C’est tout le contraire avec une Annick Massis toujours fabuleusement préservée, en glorieuse forme ce soir. L’instrument sonne plus riche que jamais, emplissant le théâtre avec une facilité jubilatoire. On retrouve avec bonheur son Eudoxie dans la Juive, quelques années après son triomphe dans ce même rôle sur la scène de l’Opéra Bastille. Un rien de trac, mais une exécution qui n’a que peu de rivales aujourd’hui. L’écriture de Mathilde dans Guillaume Tell semble moins naturellement lui convenir, exigeant une largeur dans le médium et le grave qui n’est pas la sienne, mais l’artiste sait au mieux utiliser ses moyens et phrase avec beaucoup d’élégance « Sombre forêt », malheureusement amputé de son récitatif.

L’entracte passé, et toute appréhension envolée, la soprano française met la salle à ses pieds avec un air du Miroir de Thaïs proprement électrisant. Là encore, le bas de la tessiture demeure un rien discret, mais contrairement à son partenaire, elle épargne le grave pour mieux conserver son aigu.
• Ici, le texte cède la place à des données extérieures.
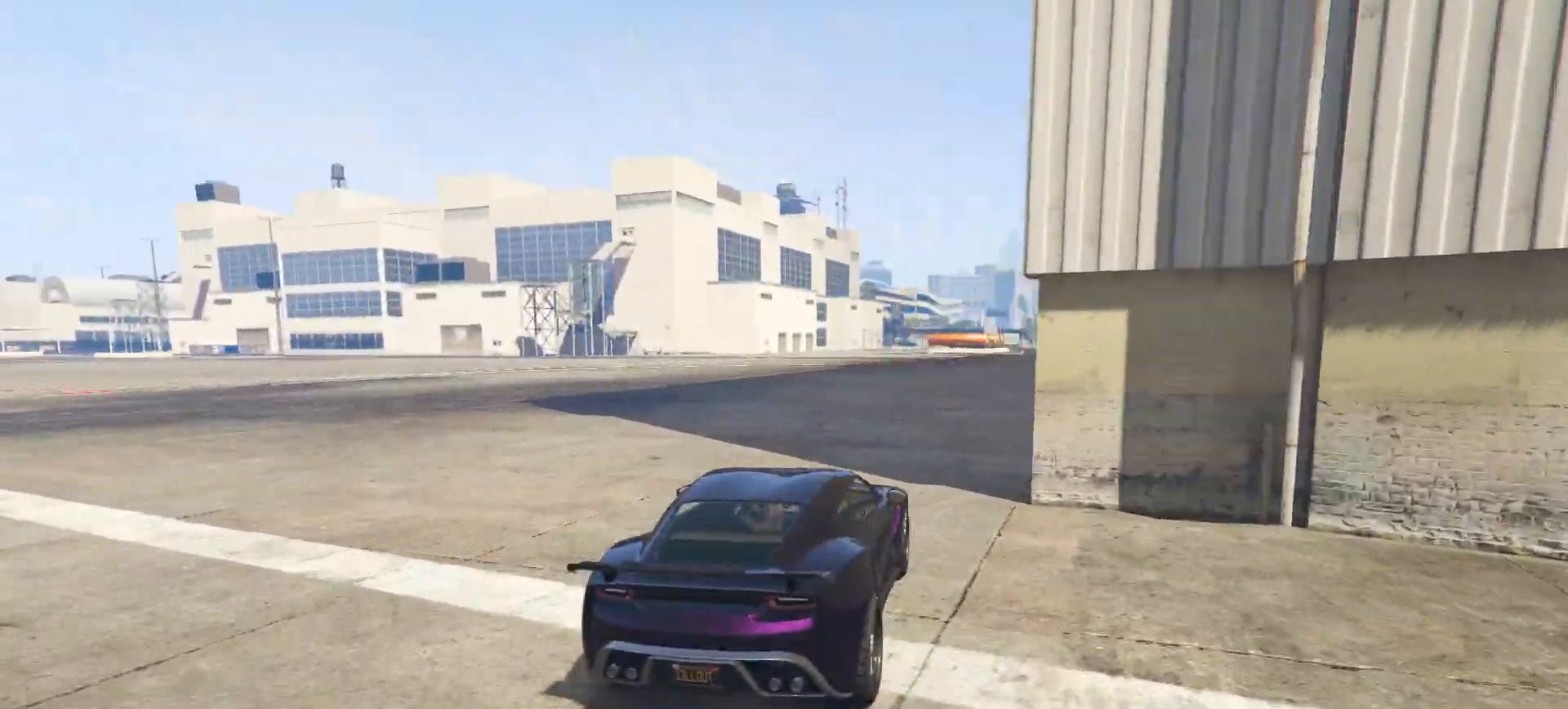
{"buttons": [], "left_stick": "center", "right_stick": "center", "events": [[483, "left_stick", "center"]]}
Et c’est une preuve définitive qu’elle donne à tous en concluant l’air par un contre-ré époustouflant de richesse et d’ampleur, qui déchaîne l’enthousiasme du public. Littéralement déchaînés, les spectateurs la rappellent bruyamment plusieurs fois, comme des retrouvailles attendues. Et Annick Massis clôt cette soirée avec un Manon débordante de sensualité et de magnétisme, texte ciselé et voix généreusement déployée avec la vocalité exacte du rôle, volant littéralement la vedette à son Des Grieux – l’écriture du Chevalier convenant par ailleurs plus naturellement au ténor –.

Devant la joie manifeste du public, les deux artistes reprennent la fin du duo de Guillaume Tell – la soprano n’hésitant plus à laisser sonner pleinement sa voix – et entonnent un curieux Brindisi de la Traviata, totalement incongru dans ce programme, mais très bien chanté par les deux interprètes, chacun y trouvant un emploi idéal. A la tête d’un Orchestre Symphonique de Mulhouse en bonne forme, Emmanuel Plasson met en valeur son métier et sa compréhension de ce répertoire, en digne héritier de son père.
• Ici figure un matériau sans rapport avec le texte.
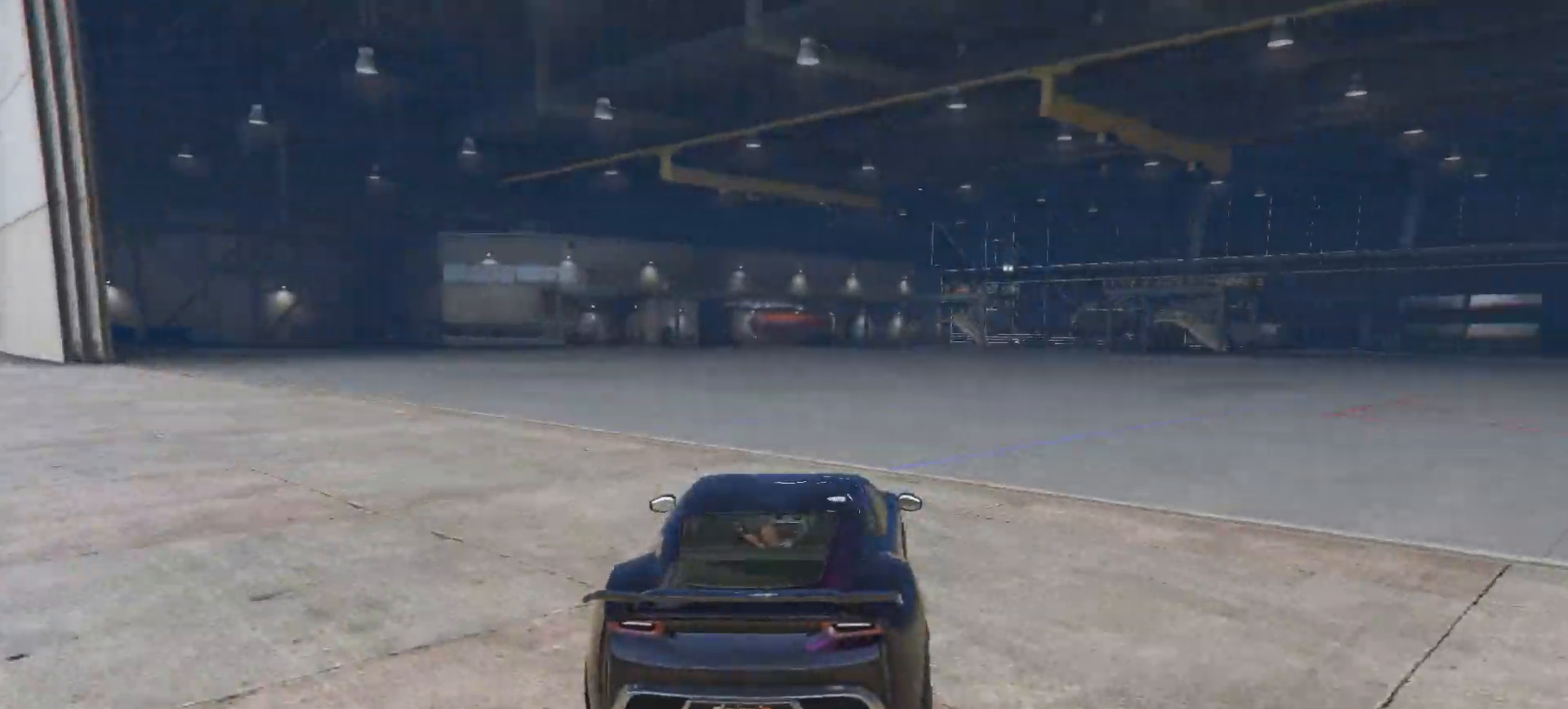
{"buttons": ["R1"], "left_stick": "center", "right_stick": "center", "events": [[100, "left_stick", "right"], [367, "R1", "down"], [417, "left_stick", "center"]]}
On salue également la découverte que constitue la quatrième symphonie de Reber, dont nous est offert ici un seul mouvement, fragment qui donne pleinement envie de goûter la suite.

Une soirée déroutante, qui nous a démontré une fois de plus quelle grande artiste est Annick Massis, et qui nous a convaincu de tirer la sonnette d’alarme concernant Michael Spyres, l’interprète en vaut la peine.

Paris. Opéra Comique, 9 avril 2014. Daniel-François-Esprit Auber : La Muette de Portici, Ouverture. Gioacchino Rossini : Guillaume Tell, « Sombre forêt ». Jacques-Fromental Halévy : La Juive, « Rachel, quand du Seigneur », « Voici longtemps la crainte et la tristesse ». François-Adrien Boieldieu : La Dame blanche, « Viens, gentille dame ». Gioacchino Rossini : Guillaume Tell, Duo Mathilde et Arnold. Jules Massenet : Thaïs, Méditation, « Dis-moi que je suis belle » ; Werther, « Pourquoi me réveiller ». Hector Berlioz : La Damnation de Faust, « Nature immense ». Napoléon-Henri Reber : Symphonie n°4, Premier mouvement. Jules Massenet : Manon, « Oui, c’est moi ». Annick Massis et Michael Spyres. Orchestre Symphonique de Mulhouse. Emmanuel Plasson, direction musicale.